A recent episode of Fear the Boot explores the, at least perceived, lack of mythology in fantasy role playing games. The main thrust of the argument appears to be that since there is a known pantheon of gods and that clerics of those gods have known and provable powers, there is no superstition or mythology in the game. It is based on the opinion that the reason we have gods, myths and the like is that things happen in the course of our lives that we have a hard time explaining and that we create explanations for these events. Over time, these explanations become the basis of the myths and legends that form our cultural knowledge. In many fantasy RPGs however, there is this lack of mystery about how and why things happen. Or more succinctly, "they lack mythology because everything is real." In the end, however, it's less about what is and isn't detailed in the rule books and more about the fundamental tensions of playing a cooperative, story-based game on top of a number of competitive encounters and challenges with characters whose knowledge does not mirror the player's own.

While it's true that many of the things that we, as players, consider to be myth are "true" in many fantasy rpgs, this is not the reason why myths and superstitions are so hard to create in fantasy role playing games. Instead, one of the hardest problems to overcome is that people don't like to do poorly in a game, particularly among friends.

This leads many players, particularly power gamers, to read as many of the rule books as they can. Shelly Mazzanoble illustrates this tendency in her book, Confessions of a Part-Time Sorceress. She states that in preparation for her first game, she read Dungeons & Dragons for Dummies, the Player's Handbook and the Monster Manual. Most people don't enjoy failure and they will try whatever tricks will give them an edge even if they interfere with the atmosphere the dungeon master might be trying to create. It becomes socially more difficult to create new monsters who don't act or behave in ways the players expect.

In addition, players who have been around the block a few times have gained quite a bit of their own knowledge regarding the game and its tropes. While this isn't an issue in itself, it leads to a situation in which players assume certain things mean x because that is how the books mean them. Since they are not the dungeon master, they forget the fundamental rule that all of the books are meant to provide guidance and a bare framework for the dungeon master's game. This makes it a lot harder for DMs to create a sense of myth and legend using known monsters.

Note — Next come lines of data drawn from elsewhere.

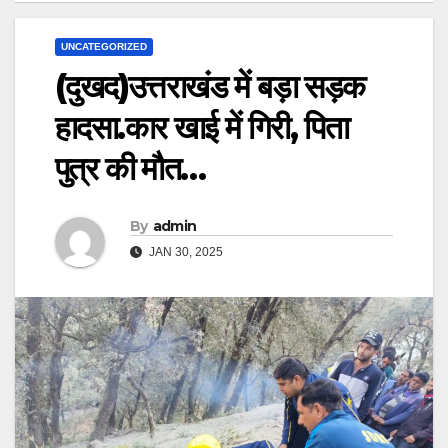
UNCATEGORIZED
(दुखद)उत्तराखंड में बड़ा सड़क
हादसा.कार खाई में गिरी, पिता
पुत्र की मौत…
By
admin
JAN 30, 2025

Finally, most dungeon masters, at heart, want to be nice guys. While they might stack the encounter against the player characters, they are still supposed to be the impartial judge of the rules and, well, they are usually friends with the other players. This often leads to a situation where dungeon masters don't want to overly harm the players without warning. But this warning dispels the magic of the story and makes it much harder to create the atmosphere required to have superstitions and myths. Mythology, as mentioned in the podcast, requires a sense of mystery and the easiest way to create this sense is to add terrain elements and powers that are uncommon knowledge and may lead to a feeling of "unfairness" among players.

Suggestions:
* While it may seem difficult or wrong to not give your players every bit of knowledge that you have about the world, hold some info back if they don't make the appropriate skill roll. The campaign guide for Eberron has some nice examples of this.
* Players shouldn't assume that the stuff available from the books is how things work in a particular world. It's not true until the dungeon master says it and, even then, it still might not be true.
* Richer, more detailed environments have more chances to create the sense of mystery. This includes terrain features, non-player characters, and even the marking of time. Does the whole town pray at a certain time of day? Why do they celebrate their mid-autumn festival with large paper lanterns?